TRY IT -
Every record below is to be repeated exactly, with the pictures left out.

Stored items
--- START ---

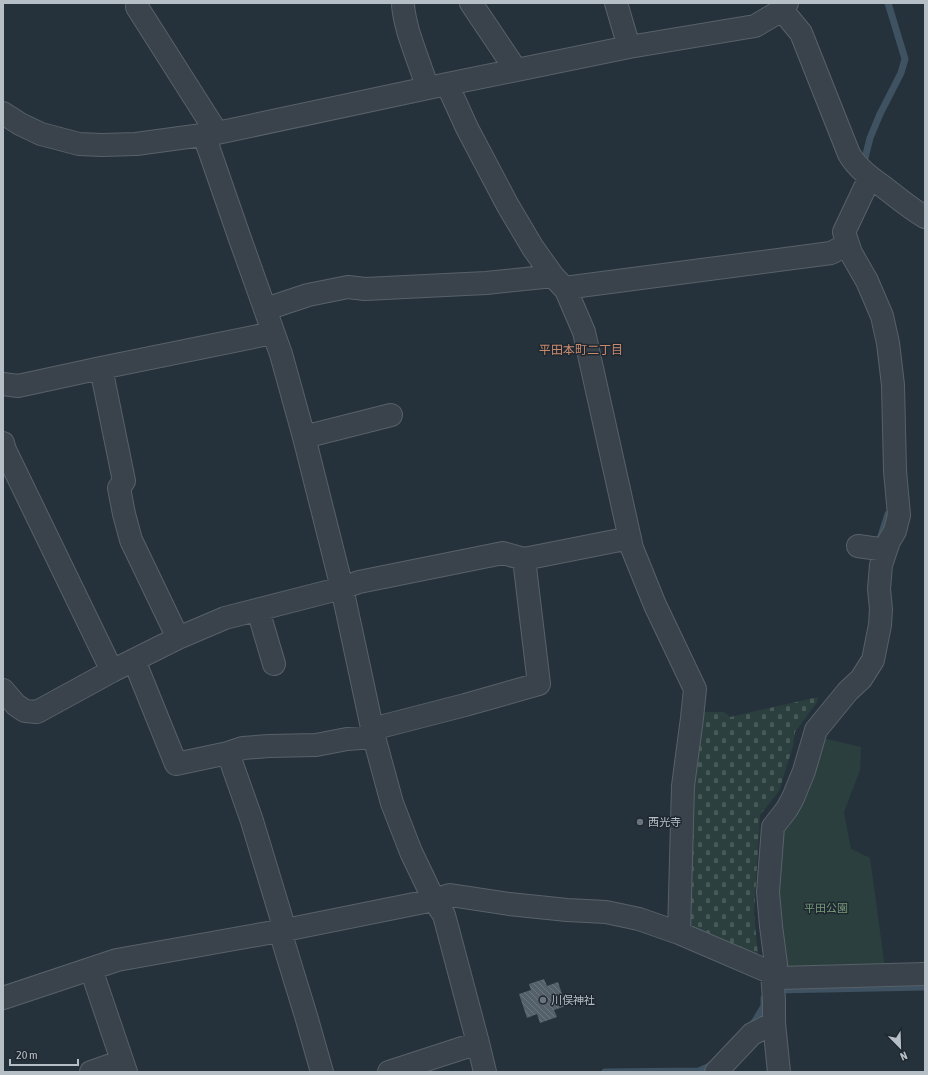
<svg xmlns="http://www.w3.org/2000/svg" width="928" height="1075" font-family="'Asap Condensed','Noto Sans JP',sans-serif">
<style>
.cemetery{fill:url(#cemetery-stones)}
.park{fill:#2b403e}
.lines{fill:none;stroke-linecap:round;stroke-linejoin:round}
.stream{stroke:#3e5261;stroke-width:7}
.building{fill:url(#building-back-hatch)}
.minor-casing{stroke:#586169;stroke-width:24}
.minor{stroke:#3a434b;stroke-width:22}
.worship-dot{fill:#6b7280;stroke:#1f2830;stroke-width:1.5}
.labels{text-anchor:middle;dominant-baseline:central;stroke-width:3;stroke-linejoin:round;paint-order:stroke}
.poi-label{font-size:11px;fill:#b6bec6;stroke:#1f2830;text-anchor:start}
.park-label{font-size:11px;fill:#779a7a;stroke:#1f2830}
.neighbourhood-label{font-size:12px;fill:#c88a6f;stroke:#1f2830}
</style>
<defs>
<pattern id="cemetery-stones" width="16" height="16" patternUnits="userSpaceOnUse"><rect width="16" height="16" fill="#2b403e"/><path d="M2 7V4a2 2 0 0 1 4 0v3zM10 15v-3a2 2 0 0 1 4 0v3z" fill="#485a58"/></pattern>
<pattern id="building-back-hatch" width="6" height="6" patternUnits="userSpaceOnUse"><rect width="6" height="6" fill="#54606a"/><path d="M-1 5l2 2M0 0l6 6M5-1l2 2" fill="none" stroke="#6a757e"/></pattern>
</defs>
<rect width="100%" height="100%" fill="#26323b"/>
<!-- cemetery -->
<path class="cemetery" d="M818 697 817 702 795 732 793 746 779 791 760 815 754 914 758 955 690 927 688 894 690 787 700 712H724L730 717Z"/>
<!-- park -->
<path class="park" d="M818 737 861 747 860 770 844 812 851 849 870 858 885 968 790 971 783 962 775 908 778 830Z"/>
<g class="lines">
<!-- stream -->
<path class="stream" d="M863 166 870 138 880 114 901 73 905 59 888 3
M880 539 888 514
M775 990 925 987
M751 1026 755 1021 764 1006V998
M605 1072 699 1071 708 1067 714 1063"/>
</g>
<!-- building -->
<path class="building" d="M544 979 547 986 558 982 566 1006 554 1010 557 1017 540 1023 537 1014 527 1018 519 994 531 990 529 984Z"/>
<g class="lines">
<!-- minor casing -->
<g class="minor-casing">
<path id="minor" d="M403 3C403 13 406 22 408 31 414 50 421 69 428 88
M471 3 516 70
M616 3 629 47
M137 7 217 133
M782 10 801 33 849 154C857 168 871 178 885 188 898 198 911 209 925 217
M447 84 467 128 507 204 533 248 553 276 566 290 584 332 632 548 655 605 695 689 692 718 683 786 679 933
M3 113 20 124 41 134 79 144 102 145 136 144 217 133 428 88 629 47 755 26 782 10 787 3
M204 135 239 236 281 354 304 437 342 588 374 737 392 803 411 852 434 900 444 915 478 1043 485 1072
M566 290 572 287 831 253 848 244
M266 309 308 295 348 287 365 289 486 283 553 276
M101 368 124 481 119 488 124 514 131 540 178 638
M3 384 18 386 101 368 273 333
M304 437 391 415
M3 443 5 450 112 671
M858 546 886 550
M258 610 274 664
M134 660 176 764 228 753 243 748 269 746 316 745 347 739 374 737
M3 690 16 705 25 711 37 712 112 671 178 638 225 618 342 588 359 582 503 553 524 559 630 538
M372 729 465 705 539 684 524 559
M228 753 252 821 285 930
M280 931 306 1016 322 1072
M91 969 126 1072
M3 998 117 960 285 930 434 900 450 895 509 904 567 910 606 912 639 919 679 933 772 973 778 978 925 974
M91 1072 122 1061
M389 1072 478 1043
M716 1072 752 1034 774 1023
M779 1072 774 1023V1000L772 973 776 964 771 926 768 892 773 827 787 809 793 798 804 771 816 730 848 691 861 679 873 660 880 625 881 609 879 589 881 565 889 541 895 531 899 515 895 471 893 385 888 343 882 316 867 281 851 253 844 232 870 177"/>
</g>
<!-- minor -->
<use href="#minor" class="minor"/>
</g>
<!-- markers -->
<g class="worship-dot">
<circle cx="640" cy="822" r="4"/>
<circle cx="543" cy="1000" r="4"/>
</g>
<g class="labels">
<!-- poi labels -->
<g class="poi-label">
<text x="648" y="822">西光寺</text>
<text x="551" y="1000">川俣神社</text>
</g>
<!-- park labels -->
<g class="park-label">
<text x="826" y="908">平田公園</text>
</g>
<!-- neighbourhood labels -->
<g class="neighbourhood-label">
<text x="581" y="350">平田本町二丁目</text>
</g>
</g>
<!-- border -->
<rect width="928" height="1075" fill="none" stroke="#b6bec6" stroke-width="8"/>
<!-- north arrow -->
<g transform="translate(900 1047) rotate(157)" stroke="#1f2830" stroke-width="3" paint-order="stroke">
<path d="M0-3L7 15L0 10L-7 15Z" fill="#b6bec6"/>
<text y="-6" font-size="11" font-weight="bold" text-anchor="middle" fill="#b6bec6">N</text>
</g>
<!-- scale -->
<path d="M10 1059v6h68v-6" fill="none" stroke="#b6bec6" stroke-width="2"/>
<text x="16" y="1059" font-size="12" fill="#b6bec6" stroke="#1f2830" stroke-width="3" paint-order="stroke">20 m</text>
</svg>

--- END ---

RESULT OF THE TASK -
<svg xmlns="http://www.w3.org/2000/svg" width="928" height="1075" font-family="'Asap Condensed','Noto Sans JP',sans-serif">
<style>
.cemetery{fill:url(#cemetery-stones)}
.park{fill:#2b403e}
.lines{fill:none;stroke-linecap:round;stroke-linejoin:round}
.stream{stroke:#3e5261;stroke-width:7}
.building{fill:url(#building-back-hatch)}
.minor-casing{stroke:#586169;stroke-width:24}
.minor{stroke:#3a434b;stroke-width:22}
.worship-dot{fill:#6b7280;stroke:#1f2830;stroke-width:1.5}
.labels{text-anchor:middle;dominant-baseline:central;stroke-width:3;stroke-linejoin:round;paint-order:stroke}
.poi-label{font-size:11px;fill:#b6bec6;stroke:#1f2830;text-anchor:start}
.park-label{font-size:11px;fill:#779a7a;stroke:#1f2830}
.neighbourhood-label{font-size:12px;fill:#c88a6f;stroke:#1f2830}
</style>
<defs>
<pattern id="cemetery-stones" width="16" height="16" patternUnits="userSpaceOnUse"><rect width="16" height="16" fill="#2b403e"/><path d="M2 7V4a2 2 0 0 1 4 0v3zM10 15v-3a2 2 0 0 1 4 0v3z" fill="#485a58"/></pattern>
<pattern id="building-back-hatch" width="6" height="6" patternUnits="userSpaceOnUse"><rect width="6" height="6" fill="#54606a"/><path d="M-1 5l2 2M0 0l6 6M5-1l2 2" fill="none" stroke="#6a757e"/></pattern>
</defs>
<rect width="100%" height="100%" fill="#26323b"/>
<!-- cemetery -->
<path class="cemetery" d="M818 697 817 702 795 732 793 746 779 791 760 815 754 914 758 955 690 927 688 894 690 787 700 712H724L730 717Z"/>
<!-- park -->
<path class="park" d="M818 737 861 747 860 770 844 812 851 849 870 858 885 968 790 971 783 962 775 908 778 830Z"/>
<g class="lines">
<!-- stream -->
<path class="stream" d="M863 166 870 138 880 114 901 73 905 59 888 3
M880 539 888 514
M775 990 925 987
M751 1026 755 1021 764 1006V998
M605 1072 699 1071 708 1067 714 1063"/>
</g>
<!-- building -->
<path class="building" d="M544 979 547 986 558 982 566 1006 554 1010 557 1017 540 1023 537 1014 527 1018 519 994 531 990 529 984Z"/>
<g class="lines">
<!-- minor casing -->
<g class="minor-casing">
<path id="minor" d="M403 3C403 13 406 22 408 31 414 50 421 69 428 88
M471 3 516 70
M616 3 629 47
M137 7 217 133
M782 10 801 33 849 154C857 168 871 178 885 188 898 198 911 209 925 217
M447 84 467 128 507 204 533 248 553 276 566 290 584 332 632 548 655 605 695 689 692 718 683 786 679 933
M3 113 20 124 41 134 79 144 102 145 136 144 217 133 428 88 629 47 755 26 782 10 787 3
M204 135 239 236 281 354 304 437 342 588 374 737 392 803 411 852 434 900 444 915 478 1043 485 1072
M566 290 572 287 831 253 848 244
M266 309 308 295 348 287 365 289 486 283 553 276
M101 368 124 481 119 488 124 514 131 540 178 638
M3 384 18 386 101 368 273 333
M304 437 391 415
M3 443 5 450 112 671
M858 546 886 550
M258 610 274 664
M134 660 176 764 228 753 243 748 269 746 316 745 347 739 374 737
M3 690 16 705 25 711 37 712 112 671 178 638 225 618 342 588 359 582 503 553 524 559 630 538
M372 729 465 705 539 684 524 559
M228 753 252 821 285 930
M280 931 306 1016 322 1072
M91 969 126 1072
M3 998 117 960 285 930 434 900 450 895 509 904 567 910 606 912 639 919 679 933 772 973 778 978 925 974
M91 1072 122 1061
M389 1072 478 1043
M716 1072 752 1034 774 1023
M779 1072 774 1023V1000L772 973 776 964 771 926 768 892 773 827 787 809 793 798 804 771 816 730 848 691 861 679 873 660 880 625 881 609 879 589 881 565 889 541 895 531 899 515 895 471 893 385 888 343 882 316 867 281 851 253 844 232 870 177"/>
</g>
<!-- minor -->
<use href="#minor" class="minor"/>
</g>
<!-- markers -->
<g class="worship-dot">
<circle cx="640" cy="822" r="4"/>
<circle cx="543" cy="1000" r="4"/>
</g>
<g class="labels">
<!-- poi labels -->
<g class="poi-label">
<text x="648" y="822">西光寺</text>
<text x="551" y="1000">川俣神社</text>
</g>
<!-- park labels -->
<g class="park-label">
<text x="826" y="908">平田公園</text>
</g>
<!-- neighbourhood labels -->
<g class="neighbourhood-label">
<text x="581" y="350">平田本町二丁目</text>
</g>
</g>
<!-- border -->
<rect width="928" height="1075" fill="none" stroke="#b6bec6" stroke-width="8"/>
<!-- north arrow -->
<g transform="translate(900 1047) rotate(157)" stroke="#1f2830" stroke-width="3" paint-order="stroke">
<path d="M0-3L7 15L0 10L-7 15Z" fill="#b6bec6"/>
<text y="-6" font-size="11" font-weight="bold" text-anchor="middle" fill="#b6bec6">N</text>
</g>
<!-- scale -->
<path d="M10 1059v6h68v-6" fill="none" stroke="#b6bec6" stroke-width="2"/>
<text x="16" y="1059" font-size="12" fill="#b6bec6" stroke="#1f2830" stroke-width="3" paint-order="stroke">20 m</text>
</svg>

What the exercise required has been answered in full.